The Kite Master by Bill King

Half dune roots like dead wires hanging head high, boardwalks 
dashed and flung, two-by-fours sticking willy-nilly out of sand 
like bones, whale belly on my screen split and spilling plastic 
on the beach, and down the way, a Trump flag tied to a pop-up 
that shields an entire brood of pale flesh swathed in red and white 
giving me the blues

           until my daughter’s partner puts down her book, unrolls 
her two-string two-grip kite, lays it flat, and then backsteps straight
into the sky.  Soon she’s worked it over the roiling water, and without 
once getting her rainbow wings wet, begins to buzz the ocean in big 
wind-popping swoops until all those heads two houses down 
start turning her way in wonder.

Bill King grew up outside of Roanoke, Virginia in the Blue Ridge Mountains.

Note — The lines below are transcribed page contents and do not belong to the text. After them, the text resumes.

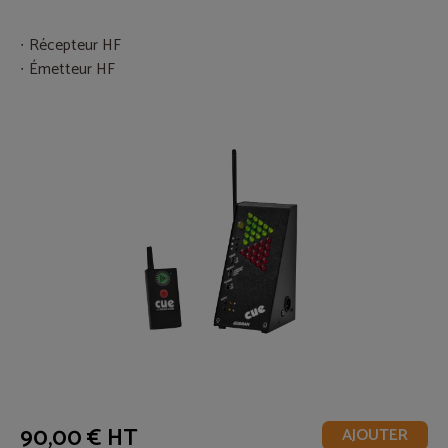
Récepteur HF
Émetteur HF
90,00 € HT
AJOUTER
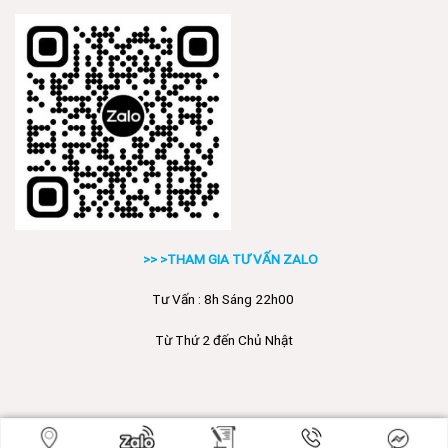
>> >THAM GIA TƯ VẤN ZALO
Tư Vấn : 8h Sáng 22h00
Từ Thứ 2 đến Chủ Nhật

His poetry has appeared in Kestrel, Appalachian Review, The Southern Poetry Anthology, Mountains Piled upon Mountains: Appalachian Nature Writing in the Anthropocene (WVU Press, 2019), and many other journals and anthologies. He holds an M.A. in Creative Writing and a Ph.D. in Literature from the University of Georgia and teaches creative writing and literature at Davis & Elkins College in Elkins, West Virginia. His first chapbook of poetry, from Finishing Line Press, is The Letting Go (2018).